Travail à faire
1) Dans ce commentaire, sur quoi l'auteur fondait-il jusque-là sa vision de l'URSS ?
2) Quelles personnes sont nommées dans ce commentaire ?
3) Recopiez le commentaire à partir de « En Afrique, nous » jusqu'à « impérialistes en Afrique. » inclus.

Extrait du document
▬▬▬

J’interviens rarement sur les
articles qui, soit ne concernent pas l’Afrique, soit relèvent de la politique
politicienne ou des discussions entre européens. Je suis régulièrement vos discussions avec
Chalot et Jaja. Je peux dire que c’est grâce aux positions que vous développez
que j’ai pu vraiment commencer à m’intéresser sur Staline et l’URSS. Jusqu’à
présent, je tenais ma vision sur l’URSS que sur la base de la propagande des
anarchistes et des trotskistes. Vous avez aidé à faire évoluer cette vision. La
documentation que vous fournissez accable l’anarchisme et le trotskisme. Je
constate que la grande majorité des personnes qui intervienne sur ce site est
de tendance soit trotskiste, soit anarchiste. On peut dire que c’est normal car
dans chaque pays, les idées dominantes sont toujours les idées de la classe
dominante. Donc, Merci.
Chalot
La remarque de Louphi sur votre article ci-dessus comme
quoi on ne peut pas être anti-impérialiste à Bamako et soutenir la mouvance
homosexuelle à Paris est très juste. Vous feriez bien d’y méditer. Il en est de
même de Victor Hugo et du siècle dit « Siècle
des Lumières » dont presque tous les philosophes sont des théoriciens du
racisme anti-noir.
En Afrique, nous connaissons bien la collusion voire la
confusion que les sectes maçonniques homosexuelles entretiennent avec les
régimes néocoloniaux. Ces obédiences sont progressistes en Occident, mais
impérialistes en Afrique.

▬▬▬

Données fournies
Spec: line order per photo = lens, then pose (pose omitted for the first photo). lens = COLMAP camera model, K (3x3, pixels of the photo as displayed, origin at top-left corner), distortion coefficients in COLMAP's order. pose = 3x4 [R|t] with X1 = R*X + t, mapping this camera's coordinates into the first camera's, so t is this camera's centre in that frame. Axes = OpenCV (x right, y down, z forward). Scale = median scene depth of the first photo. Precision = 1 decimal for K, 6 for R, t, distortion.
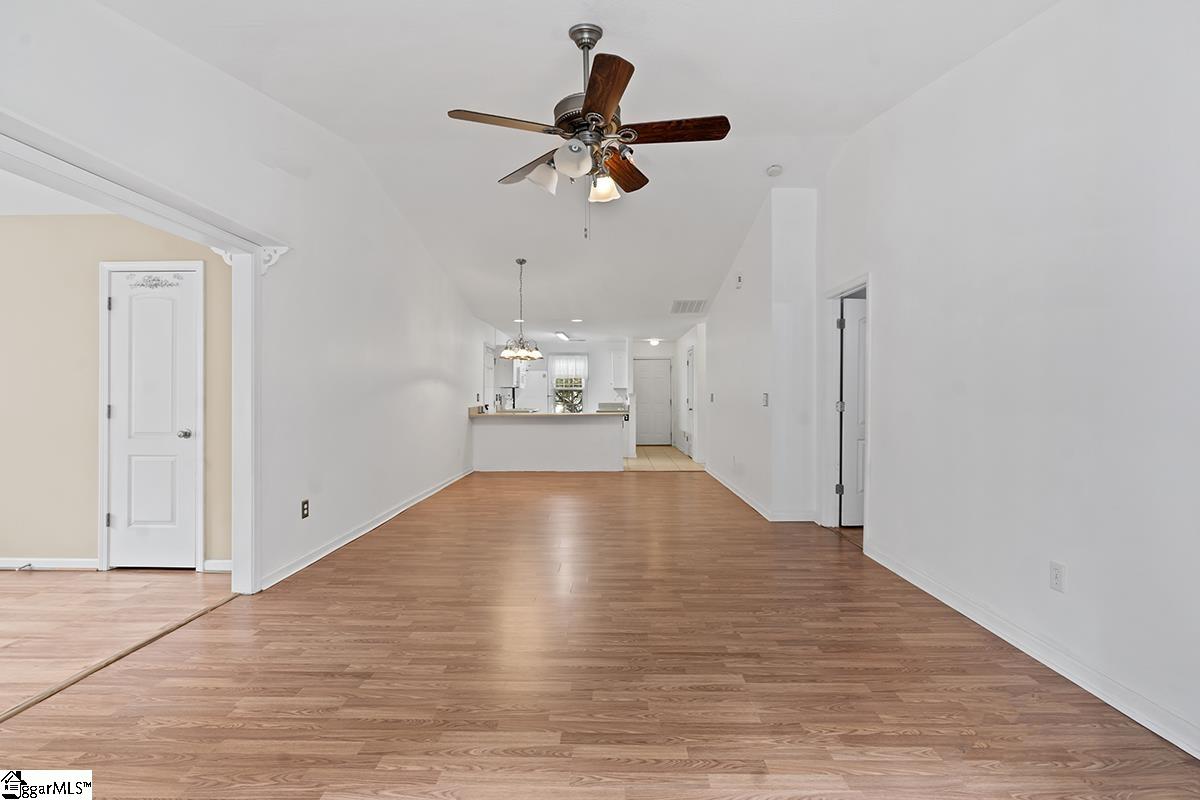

▬▬▬

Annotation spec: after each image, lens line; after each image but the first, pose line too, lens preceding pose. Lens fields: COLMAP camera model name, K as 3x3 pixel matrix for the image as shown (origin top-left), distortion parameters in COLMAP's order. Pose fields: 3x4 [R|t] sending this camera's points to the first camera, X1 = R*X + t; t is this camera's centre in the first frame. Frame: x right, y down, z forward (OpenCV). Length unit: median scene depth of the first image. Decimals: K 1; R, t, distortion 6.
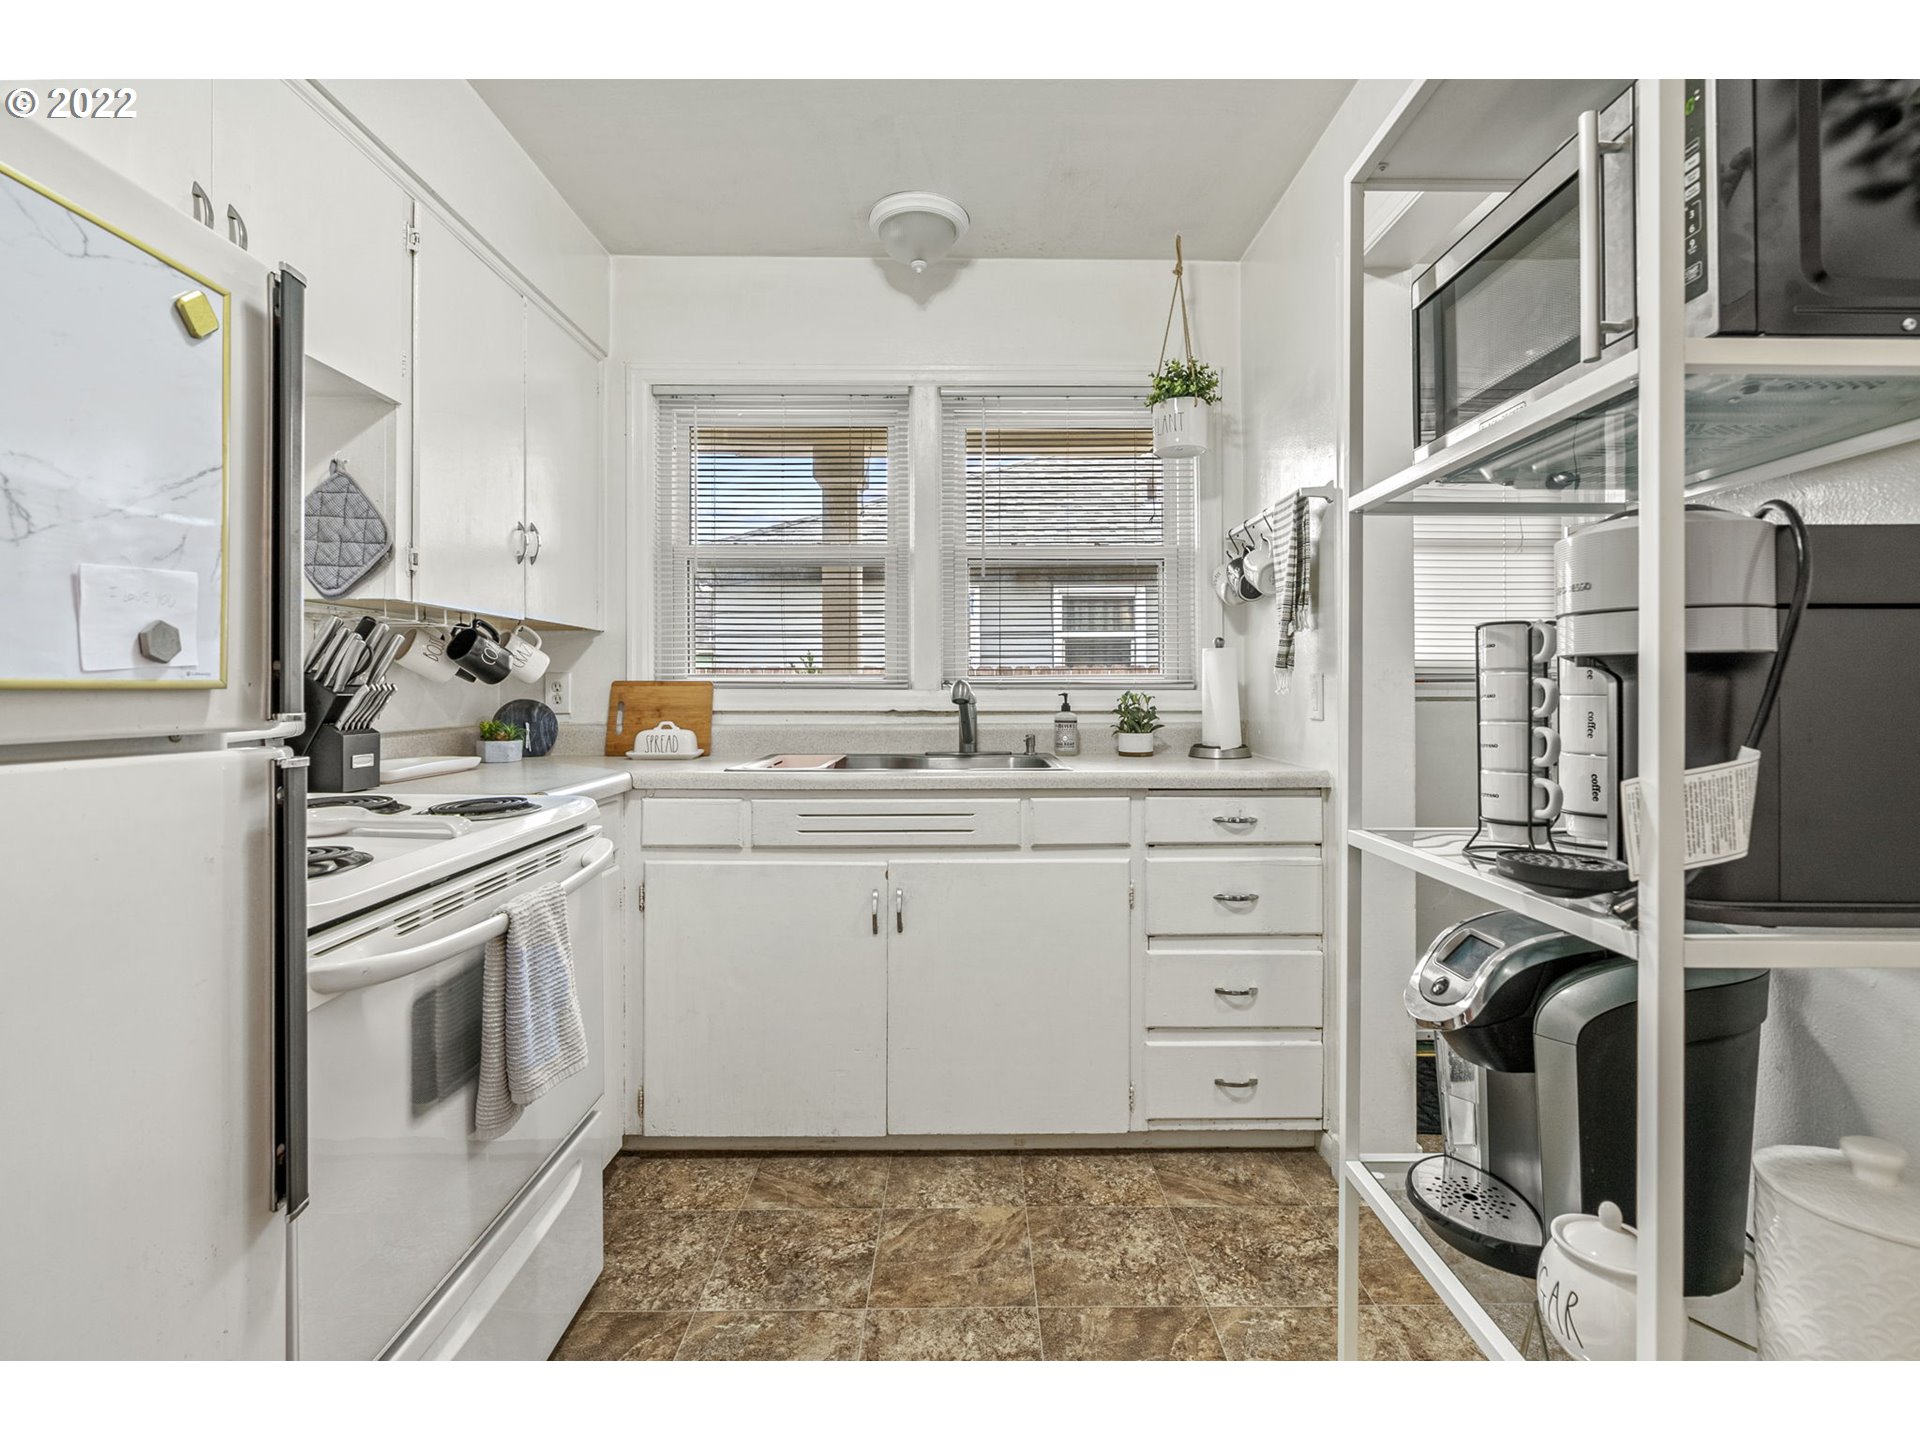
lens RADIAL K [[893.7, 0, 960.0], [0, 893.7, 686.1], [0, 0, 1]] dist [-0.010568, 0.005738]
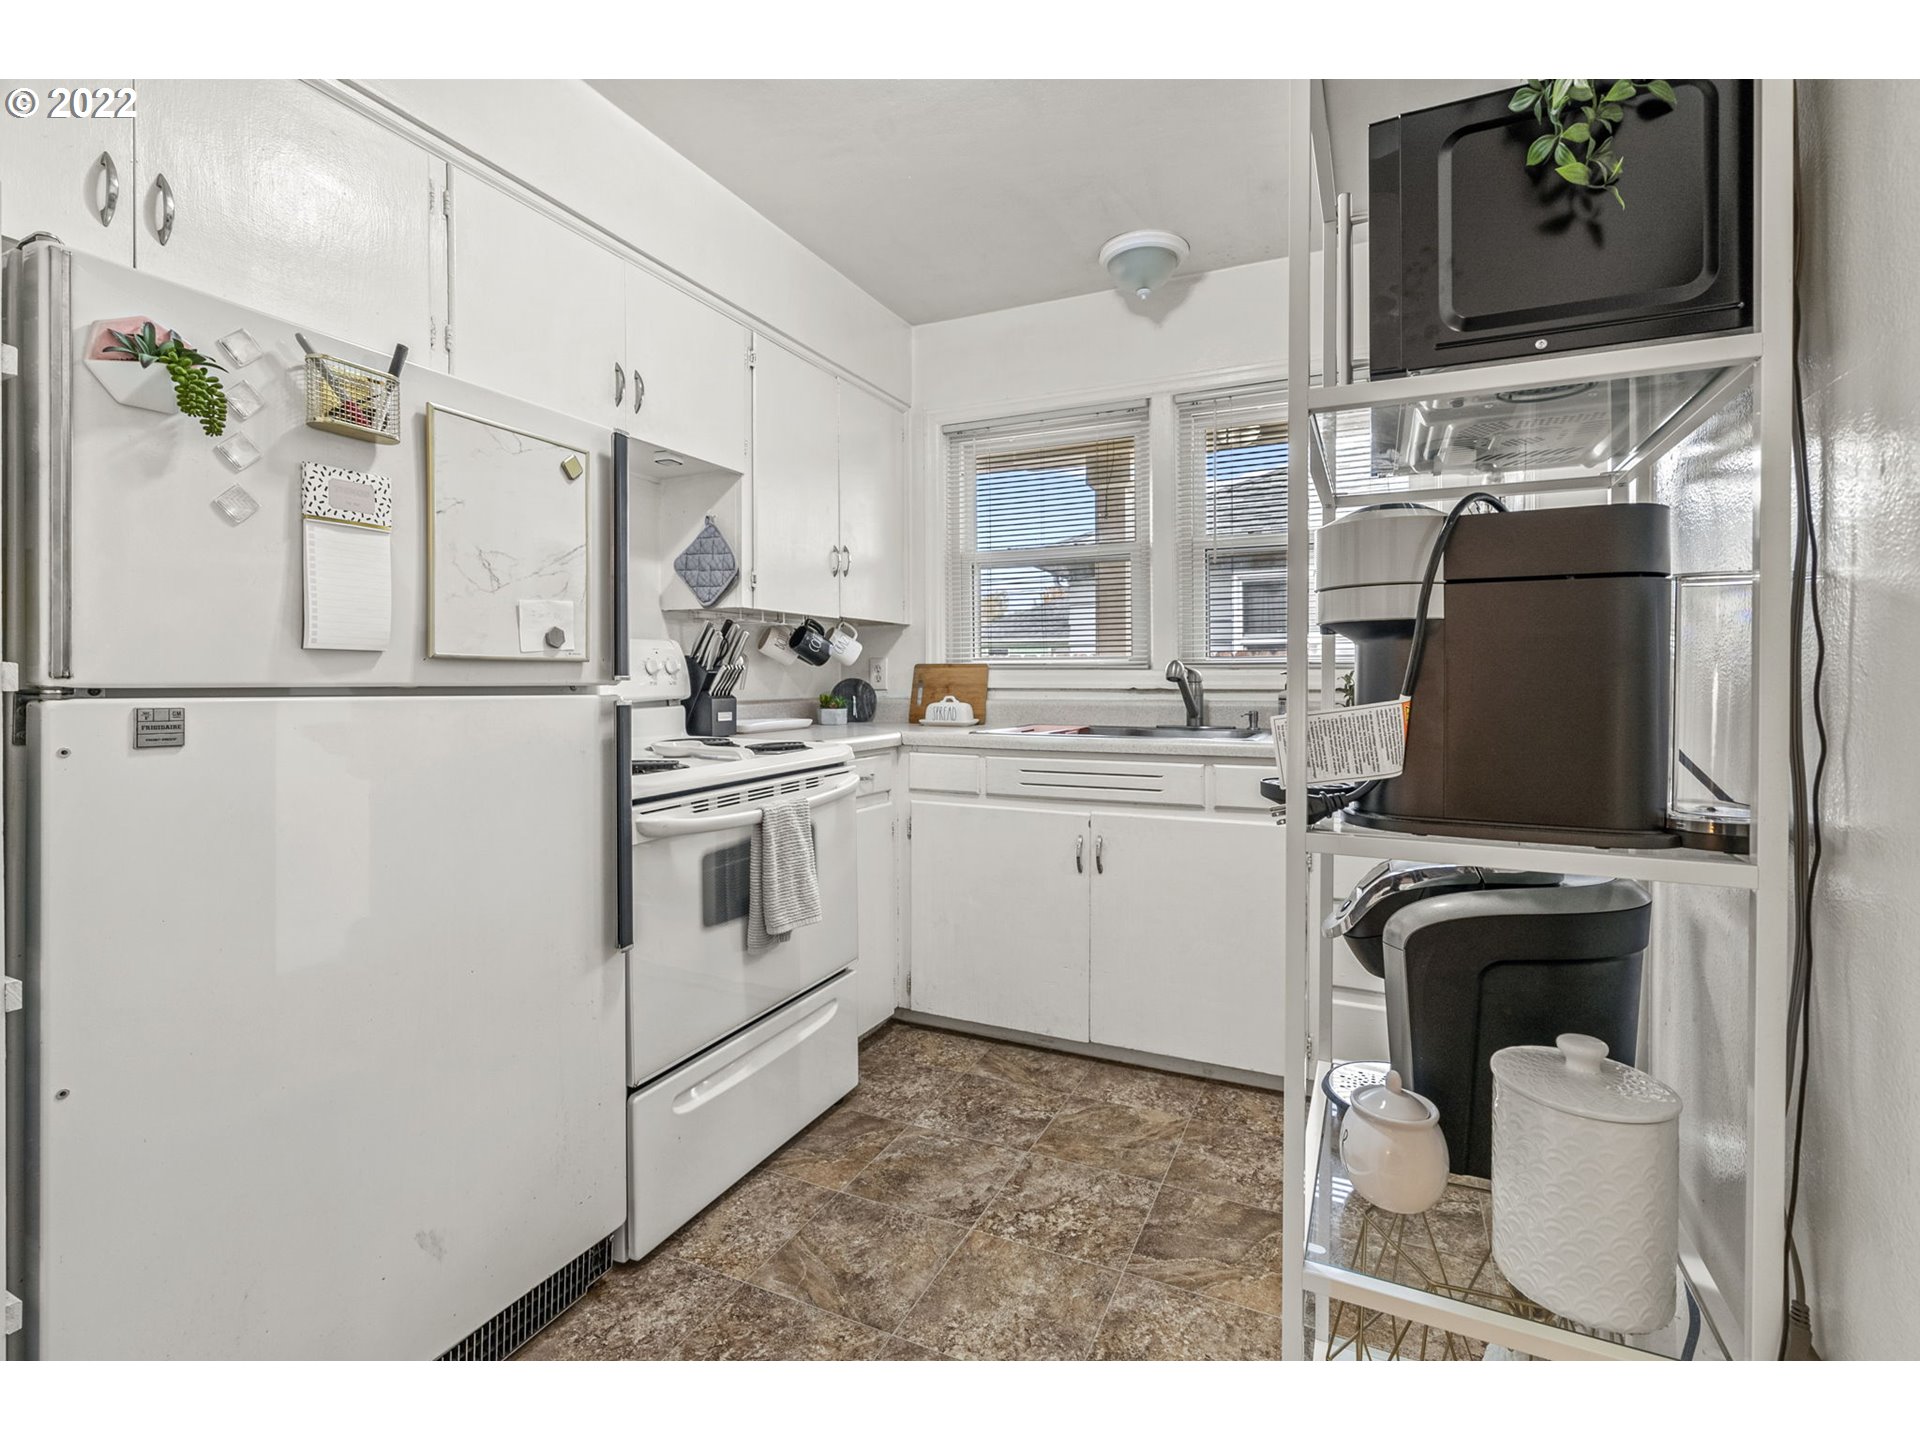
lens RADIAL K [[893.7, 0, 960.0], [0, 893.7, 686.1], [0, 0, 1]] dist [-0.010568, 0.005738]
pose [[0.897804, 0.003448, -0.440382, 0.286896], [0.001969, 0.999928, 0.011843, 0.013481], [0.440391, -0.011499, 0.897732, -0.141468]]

▬▬▬

Réponses
1) Sur la propagande des anarchistes et des trotskistes.

2) Chalot, Jaja, Staline, Louphi, Victor Hugo

3)
En Afrique, nous connaissons bien la collusion voire la
confusion que les sectes maçonniques homosexuelles entretiennent avec les
régimes néocoloniaux. Ces obédiences sont progressistes en Occident, mais
impérialistes en Afrique.